▶ _Tasks for this exercise_
1. In the PyTorch tensors text, rewrite the stretch from "tensor([1, 2, 3])" through "print(t_from_np)", substituting "numpy_array" for "np_array".
2. Answer these questions from the PyTorch tensors text:
(a) What does printing `torch.__version__` output?
(b) Besides resembling `numpy.ndarray`, what else can a `torch.Tensor` do?
(c) Which function converts a NumPy array into a tensor?

*** Opening Text block ***

PyTorch is usually preinstalled.


In [None]:
import torch
print(torch.__version__)

2.8.0+cu126


Tensors (PyTorch) vs ndarrays (NumPy)
--

PyTorch uses the `torch.Tensor` object, similar to `numpy.ndarray`, but can also run computations on GPUs.


In [10]:
import numpy as np
import torch

In [None]:
x = [1, 2, 3]

In [None]:
np.array(x)

array([1, 2, 3])

In [None]:
torch.tensor(x)

tensor([1, 2, 3])

In [None]:
# Create tensor from list
t = torch.tensor([[1, 2], [3, 4]])
print(t)

# Create NumPy array and convert to tensor
np_array = np.array([[1, 2], [3, 4]])
t_from_np = torch.from_numpy(np_array)
print(t_from_np)


tensor([[1, 2],
        [3, 4]])
tensor([[1, 2],
        [3, 4]])


## Basic Operations

These operations look almost identical in PyTorch and NumPy.


In [14]:
# NumPy
a = np.array([[1., 2.], [3., 4.]])
b = np.ones((2, 2))

In [16]:
a + b

array([[2., 3.],
       [4., 5.]])

In [17]:
a*b

array([[1., 2.],
       [3., 4.]])

In [18]:
a.T

array([[1., 3.],
       [2., 4.]])

In [19]:
# PyTorch
a = torch.tensor([[1., 2.], [3., 4.]])
b = torch.ones((2, 2))


In [20]:
a + b

tensor([[2., 3.],
        [4., 5.]])

In [21]:
a*b

tensor([[1., 2.],
        [3., 4.]])

In [22]:
a.T

tensor([[1., 3.],
        [2., 4.]])

## Converting between NumPy and PyTorch

This is useful when working with datasets or integrating PyTorch models into existing NumPy-based code.

*** Closing Text block ***
*** Opening Supplied information ***

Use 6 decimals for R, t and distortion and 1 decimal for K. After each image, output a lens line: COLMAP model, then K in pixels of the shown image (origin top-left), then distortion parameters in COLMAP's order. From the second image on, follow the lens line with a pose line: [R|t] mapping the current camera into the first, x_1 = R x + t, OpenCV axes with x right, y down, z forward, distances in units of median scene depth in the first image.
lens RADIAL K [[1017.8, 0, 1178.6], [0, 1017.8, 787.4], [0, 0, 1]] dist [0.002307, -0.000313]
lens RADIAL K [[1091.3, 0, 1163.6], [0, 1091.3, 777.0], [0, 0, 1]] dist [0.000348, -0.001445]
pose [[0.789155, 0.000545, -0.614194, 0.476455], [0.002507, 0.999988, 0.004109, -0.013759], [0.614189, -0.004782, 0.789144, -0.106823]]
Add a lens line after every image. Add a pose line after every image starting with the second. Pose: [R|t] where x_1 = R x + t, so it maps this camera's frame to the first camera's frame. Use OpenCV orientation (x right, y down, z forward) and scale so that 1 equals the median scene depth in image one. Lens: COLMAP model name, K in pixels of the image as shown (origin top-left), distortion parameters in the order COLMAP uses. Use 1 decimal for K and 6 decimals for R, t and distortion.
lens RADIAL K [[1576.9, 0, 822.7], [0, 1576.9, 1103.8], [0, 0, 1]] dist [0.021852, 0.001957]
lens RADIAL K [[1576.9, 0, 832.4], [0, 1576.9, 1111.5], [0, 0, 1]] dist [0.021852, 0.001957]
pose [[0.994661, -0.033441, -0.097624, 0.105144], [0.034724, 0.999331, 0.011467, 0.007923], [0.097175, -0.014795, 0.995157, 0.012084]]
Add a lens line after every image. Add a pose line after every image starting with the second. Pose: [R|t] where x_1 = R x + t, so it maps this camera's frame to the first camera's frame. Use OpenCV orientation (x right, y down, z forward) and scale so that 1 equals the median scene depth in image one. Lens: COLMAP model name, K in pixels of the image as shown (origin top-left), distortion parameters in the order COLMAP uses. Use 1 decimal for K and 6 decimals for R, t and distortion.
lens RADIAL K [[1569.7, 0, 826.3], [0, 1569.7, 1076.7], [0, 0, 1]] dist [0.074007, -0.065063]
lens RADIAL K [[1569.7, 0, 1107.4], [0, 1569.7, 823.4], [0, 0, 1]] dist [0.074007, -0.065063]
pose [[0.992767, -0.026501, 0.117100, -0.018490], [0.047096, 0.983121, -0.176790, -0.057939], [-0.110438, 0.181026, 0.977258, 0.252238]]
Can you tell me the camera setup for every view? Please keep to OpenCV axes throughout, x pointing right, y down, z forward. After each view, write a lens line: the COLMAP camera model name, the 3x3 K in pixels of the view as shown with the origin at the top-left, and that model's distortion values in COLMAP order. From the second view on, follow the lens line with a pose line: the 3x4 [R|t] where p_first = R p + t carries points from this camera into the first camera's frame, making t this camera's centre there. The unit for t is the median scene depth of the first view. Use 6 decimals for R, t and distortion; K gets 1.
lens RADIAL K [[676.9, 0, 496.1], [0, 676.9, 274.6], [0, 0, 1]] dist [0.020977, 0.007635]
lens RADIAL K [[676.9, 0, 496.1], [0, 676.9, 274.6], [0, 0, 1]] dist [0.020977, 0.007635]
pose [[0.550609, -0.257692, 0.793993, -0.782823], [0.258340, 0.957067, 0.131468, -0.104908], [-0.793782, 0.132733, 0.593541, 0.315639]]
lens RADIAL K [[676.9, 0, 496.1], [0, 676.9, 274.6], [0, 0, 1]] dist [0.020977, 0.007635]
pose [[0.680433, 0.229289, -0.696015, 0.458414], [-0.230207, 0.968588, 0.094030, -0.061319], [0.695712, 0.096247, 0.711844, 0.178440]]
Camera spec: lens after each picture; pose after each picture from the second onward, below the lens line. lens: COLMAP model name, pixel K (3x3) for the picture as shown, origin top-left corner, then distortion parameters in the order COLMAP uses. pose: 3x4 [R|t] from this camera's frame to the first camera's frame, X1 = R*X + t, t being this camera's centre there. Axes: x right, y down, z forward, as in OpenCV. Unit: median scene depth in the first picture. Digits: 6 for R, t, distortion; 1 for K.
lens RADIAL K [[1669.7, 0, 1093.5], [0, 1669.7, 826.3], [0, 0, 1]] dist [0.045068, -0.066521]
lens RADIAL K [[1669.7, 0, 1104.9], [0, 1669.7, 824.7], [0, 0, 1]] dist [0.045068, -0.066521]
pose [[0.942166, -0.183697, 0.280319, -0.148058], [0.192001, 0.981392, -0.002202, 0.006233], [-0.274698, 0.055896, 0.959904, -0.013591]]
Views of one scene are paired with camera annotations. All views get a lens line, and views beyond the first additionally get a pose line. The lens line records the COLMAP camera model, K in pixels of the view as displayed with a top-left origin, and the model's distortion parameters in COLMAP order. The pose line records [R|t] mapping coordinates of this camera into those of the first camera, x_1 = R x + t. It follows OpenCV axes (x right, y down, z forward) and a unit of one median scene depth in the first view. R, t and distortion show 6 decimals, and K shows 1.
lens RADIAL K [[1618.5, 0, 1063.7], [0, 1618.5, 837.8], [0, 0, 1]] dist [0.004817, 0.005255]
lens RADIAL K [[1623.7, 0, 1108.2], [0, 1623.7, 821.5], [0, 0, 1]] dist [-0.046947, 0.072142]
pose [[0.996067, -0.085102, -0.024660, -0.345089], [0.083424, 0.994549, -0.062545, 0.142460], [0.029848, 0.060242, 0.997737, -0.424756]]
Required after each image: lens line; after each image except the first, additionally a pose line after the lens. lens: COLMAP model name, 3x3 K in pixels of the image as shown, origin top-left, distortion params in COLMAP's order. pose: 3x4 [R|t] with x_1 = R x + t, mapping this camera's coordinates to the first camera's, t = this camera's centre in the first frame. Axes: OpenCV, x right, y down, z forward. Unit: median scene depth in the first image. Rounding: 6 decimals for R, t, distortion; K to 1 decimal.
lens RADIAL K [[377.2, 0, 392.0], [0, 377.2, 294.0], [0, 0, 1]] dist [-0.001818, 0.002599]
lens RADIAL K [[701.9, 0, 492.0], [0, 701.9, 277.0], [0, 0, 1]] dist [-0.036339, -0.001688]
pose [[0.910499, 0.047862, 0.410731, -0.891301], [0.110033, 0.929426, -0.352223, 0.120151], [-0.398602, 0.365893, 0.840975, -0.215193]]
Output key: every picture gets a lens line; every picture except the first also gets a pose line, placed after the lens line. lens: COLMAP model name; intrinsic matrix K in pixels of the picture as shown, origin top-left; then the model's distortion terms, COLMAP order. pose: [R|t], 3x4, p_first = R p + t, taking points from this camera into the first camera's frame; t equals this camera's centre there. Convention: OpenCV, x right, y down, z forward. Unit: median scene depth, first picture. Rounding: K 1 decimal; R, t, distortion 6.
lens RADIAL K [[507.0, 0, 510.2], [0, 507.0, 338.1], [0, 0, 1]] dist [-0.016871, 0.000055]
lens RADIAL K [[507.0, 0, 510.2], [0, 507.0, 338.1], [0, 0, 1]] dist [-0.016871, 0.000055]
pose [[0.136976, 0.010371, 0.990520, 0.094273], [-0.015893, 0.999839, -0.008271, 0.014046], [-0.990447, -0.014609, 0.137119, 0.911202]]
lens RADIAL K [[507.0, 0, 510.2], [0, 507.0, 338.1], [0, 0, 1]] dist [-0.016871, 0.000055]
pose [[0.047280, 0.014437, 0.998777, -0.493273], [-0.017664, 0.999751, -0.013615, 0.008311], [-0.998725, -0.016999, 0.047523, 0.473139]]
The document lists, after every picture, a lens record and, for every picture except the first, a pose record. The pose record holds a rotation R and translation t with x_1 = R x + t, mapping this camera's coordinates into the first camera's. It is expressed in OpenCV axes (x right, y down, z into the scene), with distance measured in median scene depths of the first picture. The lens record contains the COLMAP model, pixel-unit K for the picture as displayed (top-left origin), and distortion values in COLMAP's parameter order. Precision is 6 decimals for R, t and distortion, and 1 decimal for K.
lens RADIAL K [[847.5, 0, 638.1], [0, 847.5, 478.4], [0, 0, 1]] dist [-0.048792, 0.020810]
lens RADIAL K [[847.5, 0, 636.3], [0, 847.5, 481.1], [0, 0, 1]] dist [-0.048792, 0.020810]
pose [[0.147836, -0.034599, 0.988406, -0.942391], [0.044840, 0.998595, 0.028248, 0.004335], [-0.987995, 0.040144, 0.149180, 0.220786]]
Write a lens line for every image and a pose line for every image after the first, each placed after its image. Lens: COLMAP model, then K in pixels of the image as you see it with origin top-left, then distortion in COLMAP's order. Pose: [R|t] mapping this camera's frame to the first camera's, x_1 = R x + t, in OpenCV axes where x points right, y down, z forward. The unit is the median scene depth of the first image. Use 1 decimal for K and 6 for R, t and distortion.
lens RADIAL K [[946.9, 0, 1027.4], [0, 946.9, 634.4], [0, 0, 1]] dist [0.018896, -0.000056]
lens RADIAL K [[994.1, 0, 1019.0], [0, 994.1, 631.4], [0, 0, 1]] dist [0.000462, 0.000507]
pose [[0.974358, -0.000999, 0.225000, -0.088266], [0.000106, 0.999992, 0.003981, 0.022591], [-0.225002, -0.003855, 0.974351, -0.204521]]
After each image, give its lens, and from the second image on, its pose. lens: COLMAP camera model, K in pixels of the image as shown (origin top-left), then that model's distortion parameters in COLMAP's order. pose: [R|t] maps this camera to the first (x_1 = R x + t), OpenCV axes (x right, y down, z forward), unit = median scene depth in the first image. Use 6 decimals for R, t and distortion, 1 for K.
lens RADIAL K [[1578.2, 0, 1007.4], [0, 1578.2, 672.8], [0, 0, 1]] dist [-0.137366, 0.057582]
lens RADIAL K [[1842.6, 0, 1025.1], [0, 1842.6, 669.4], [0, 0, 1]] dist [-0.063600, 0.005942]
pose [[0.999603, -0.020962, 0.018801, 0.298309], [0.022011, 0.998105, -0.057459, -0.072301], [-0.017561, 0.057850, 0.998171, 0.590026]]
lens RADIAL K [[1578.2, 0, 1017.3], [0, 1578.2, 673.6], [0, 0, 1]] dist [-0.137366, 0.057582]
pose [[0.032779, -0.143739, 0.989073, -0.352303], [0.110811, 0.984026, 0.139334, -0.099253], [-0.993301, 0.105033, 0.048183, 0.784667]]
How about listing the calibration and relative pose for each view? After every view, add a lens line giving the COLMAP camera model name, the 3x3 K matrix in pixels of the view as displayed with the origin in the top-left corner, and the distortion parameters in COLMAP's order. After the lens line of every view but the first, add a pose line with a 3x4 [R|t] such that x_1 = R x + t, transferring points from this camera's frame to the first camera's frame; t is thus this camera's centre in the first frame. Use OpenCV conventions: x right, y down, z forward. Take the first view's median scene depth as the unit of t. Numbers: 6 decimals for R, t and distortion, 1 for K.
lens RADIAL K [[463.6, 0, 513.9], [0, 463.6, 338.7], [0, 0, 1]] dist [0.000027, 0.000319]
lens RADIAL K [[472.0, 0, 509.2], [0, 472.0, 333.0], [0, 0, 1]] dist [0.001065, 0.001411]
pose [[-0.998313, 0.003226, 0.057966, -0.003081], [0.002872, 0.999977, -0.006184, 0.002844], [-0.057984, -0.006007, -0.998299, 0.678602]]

*** Closing Supplied information ***

▶ _Solutions to the exercise_
1.
tensor([1, 2, 3])

In [None]:
# Create tensor from list
t = torch.tensor([[1, 2], [3, 4]])
print(t)

# Create NumPy array and convert to tensor
numpy_array = np.array([[1, 2], [3, 4]])
t_from_np = torch.from_numpy(numpy_array)
print(t_from_np)

2.
(a) 2.8.0+cu126
(b) It can run computations on GPUs.
(c) `torch.from_numpy`